[[ Supplied information open ]]
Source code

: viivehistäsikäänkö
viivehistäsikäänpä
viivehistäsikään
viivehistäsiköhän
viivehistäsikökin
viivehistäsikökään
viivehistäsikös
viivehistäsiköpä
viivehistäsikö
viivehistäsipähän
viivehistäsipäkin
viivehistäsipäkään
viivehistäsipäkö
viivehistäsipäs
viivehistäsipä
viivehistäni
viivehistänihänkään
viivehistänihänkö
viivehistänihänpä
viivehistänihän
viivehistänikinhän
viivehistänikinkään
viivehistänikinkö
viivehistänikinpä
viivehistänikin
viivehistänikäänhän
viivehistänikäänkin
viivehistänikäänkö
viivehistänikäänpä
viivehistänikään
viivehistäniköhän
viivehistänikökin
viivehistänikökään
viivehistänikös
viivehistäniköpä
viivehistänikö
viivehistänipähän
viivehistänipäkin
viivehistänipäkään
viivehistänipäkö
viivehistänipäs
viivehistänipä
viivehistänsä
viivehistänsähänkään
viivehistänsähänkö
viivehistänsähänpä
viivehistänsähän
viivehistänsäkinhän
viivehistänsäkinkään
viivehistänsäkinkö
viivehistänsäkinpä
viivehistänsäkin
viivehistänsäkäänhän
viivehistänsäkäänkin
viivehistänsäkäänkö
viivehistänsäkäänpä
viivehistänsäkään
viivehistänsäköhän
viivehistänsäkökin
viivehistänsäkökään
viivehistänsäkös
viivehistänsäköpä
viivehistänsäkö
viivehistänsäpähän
[[ Supplied information closed ]]
[[ Supplied information open ]]
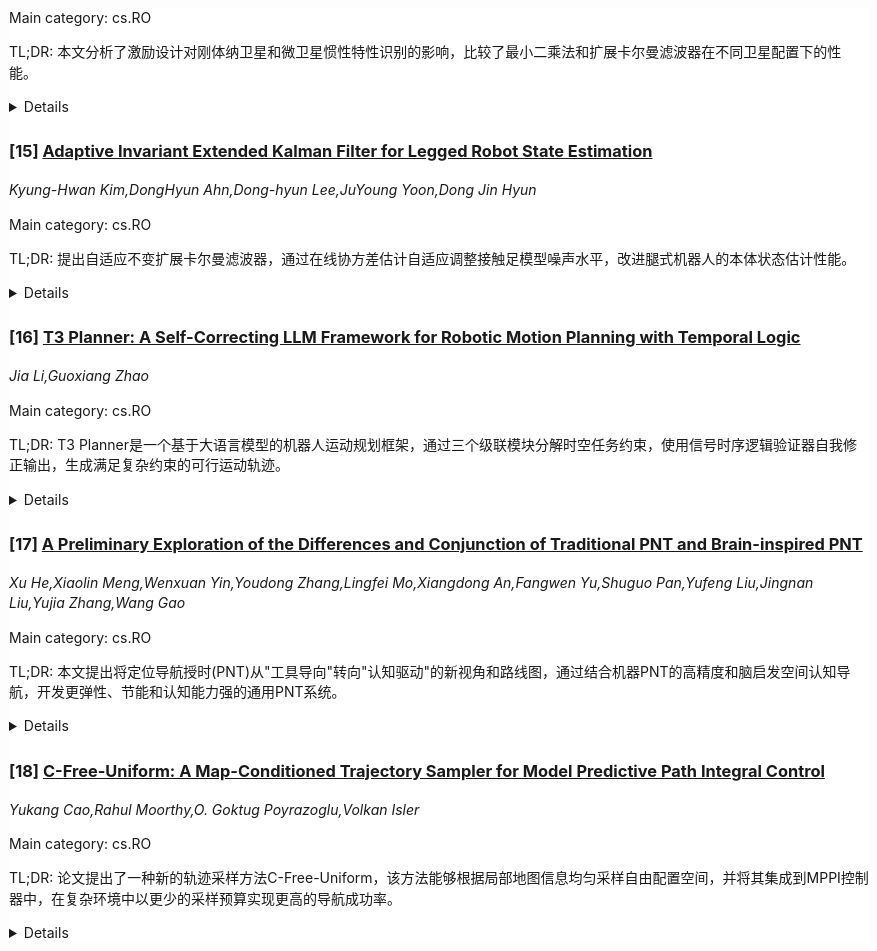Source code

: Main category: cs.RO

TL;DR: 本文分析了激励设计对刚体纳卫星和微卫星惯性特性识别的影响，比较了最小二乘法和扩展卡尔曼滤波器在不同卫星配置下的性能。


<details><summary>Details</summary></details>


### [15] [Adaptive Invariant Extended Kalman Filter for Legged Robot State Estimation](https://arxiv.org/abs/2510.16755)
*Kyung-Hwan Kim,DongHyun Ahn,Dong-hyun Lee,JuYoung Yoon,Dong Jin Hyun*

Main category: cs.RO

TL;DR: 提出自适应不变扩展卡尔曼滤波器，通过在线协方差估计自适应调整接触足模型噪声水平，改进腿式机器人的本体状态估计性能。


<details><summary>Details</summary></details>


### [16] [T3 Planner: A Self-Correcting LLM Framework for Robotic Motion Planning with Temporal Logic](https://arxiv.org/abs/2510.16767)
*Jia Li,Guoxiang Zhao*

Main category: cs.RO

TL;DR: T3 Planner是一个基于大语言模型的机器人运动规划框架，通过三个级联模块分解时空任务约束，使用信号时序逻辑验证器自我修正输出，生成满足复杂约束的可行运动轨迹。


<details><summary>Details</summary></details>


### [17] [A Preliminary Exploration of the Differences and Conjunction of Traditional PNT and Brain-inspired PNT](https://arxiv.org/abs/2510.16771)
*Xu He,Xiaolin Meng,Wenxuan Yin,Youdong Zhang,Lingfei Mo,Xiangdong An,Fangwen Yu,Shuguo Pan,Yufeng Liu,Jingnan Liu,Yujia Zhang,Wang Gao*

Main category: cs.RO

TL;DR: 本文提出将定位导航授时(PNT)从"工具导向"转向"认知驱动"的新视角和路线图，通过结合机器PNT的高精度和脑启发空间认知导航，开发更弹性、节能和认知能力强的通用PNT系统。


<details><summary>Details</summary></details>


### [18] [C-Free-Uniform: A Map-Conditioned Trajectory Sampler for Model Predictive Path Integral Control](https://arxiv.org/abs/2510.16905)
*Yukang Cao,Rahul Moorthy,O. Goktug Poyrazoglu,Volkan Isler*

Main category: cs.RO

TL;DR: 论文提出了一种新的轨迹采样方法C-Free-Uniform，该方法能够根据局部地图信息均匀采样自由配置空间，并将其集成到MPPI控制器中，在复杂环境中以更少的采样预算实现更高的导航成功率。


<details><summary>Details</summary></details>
[[ Supplied information closed ]]
| What you should do |
Once you have counted the lines above that hold the word "Uniform", report only that total.

| Response |
2